La majorité des esclaves sont nés en Afrique. Ils ont été introduits dans l’île dans le cadre de la traite, nom donné au trafic d’esclaves pratiqué par les Européens, au rythme effarant de 30.000 par an dans les années précédant la Révolution.

Dans le même temps, la partie espagnole de l’île, Santo Domingo, dépérit et compte à peine quelques dizaines de milliers d’habitants.

De l’insurrection à l’indépendance

Le sort de l’île est bouleversé par la Révolution française. Le 15 mai 1791, à Paris, l’Assemblée nationale accorde timidement le droit de vote à certains hommes de couleur libres. Cette demi-mesure inquiète les colons blancs de Saint-Domingue qui songent à proclamer leur indépendance. Elle ne satisfait pas davantage les affranchis. Les uns et les autres s’affrontent violemment.

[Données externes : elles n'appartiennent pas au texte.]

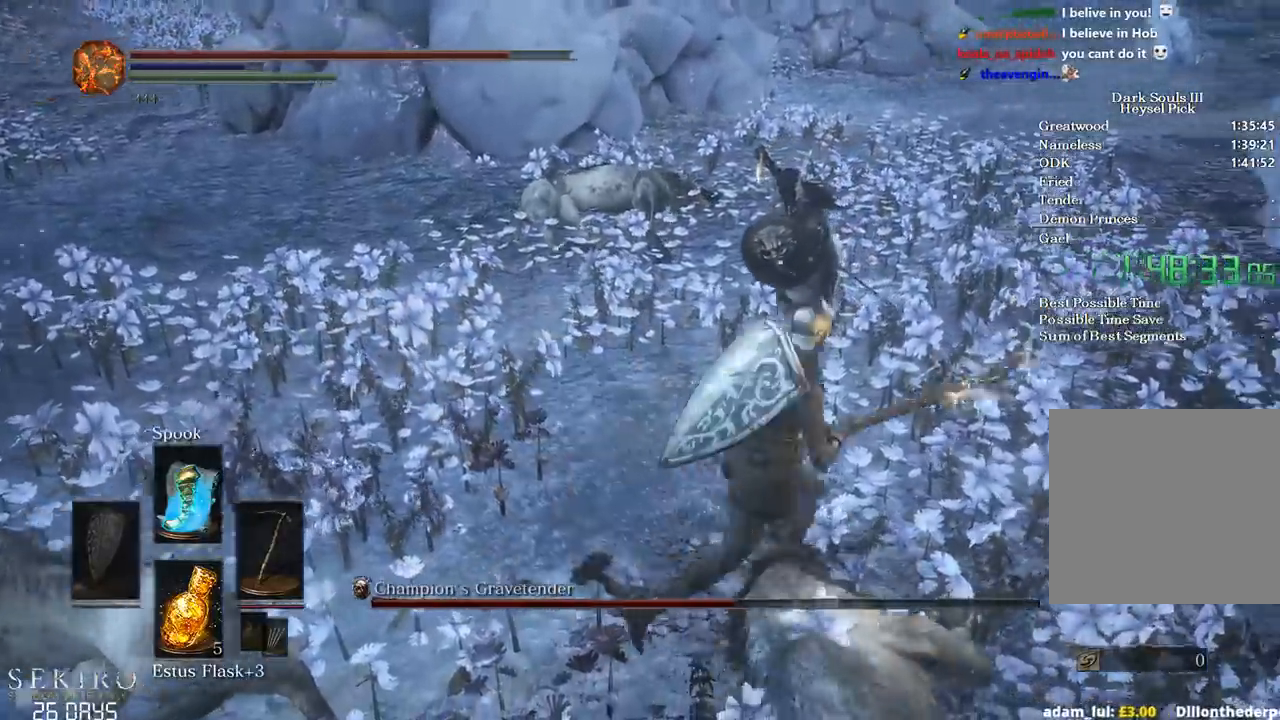
{"dt_ms": 500, "buttons": ["B"], "left_stick": "up", "right_stick": "center", "events": [[417, "left_stick", "up"]]}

Les commissaires de la République française Sonthonax et Polverel se résignent à proclamer la liberté générale des esclaves. Voyant cela, certains planteurs appellent les Anglais à leur secours.

Heureusement pour la France, le chef noir Toussaint Louverture quitte le camp espagnol pour celui de la France révolutionnaire. Avec le grade de général, il combat les Anglais et les chasse de l’île. La prospérité ne tarde pas à revenir. Il est vrai que le nouveau maître de l’île oblige ses frères de couleur à travailler comme salariés dans les plantations dont ils étaient auparavant les esclaves !

Le 8 juillet 1801, Toussaint Louverture proclame l’autonomie de l’île et se nomme Gouverneur général à vie de la nouvelle République. Le Premier Consul ne goûte guère cette initiative. Il arme une puissante expédition pour y mettre fin. Son échec permettra aux successeurs de Toussaint Louverture de proclamer leur indépendance pour de bon le 1er janvier 1804.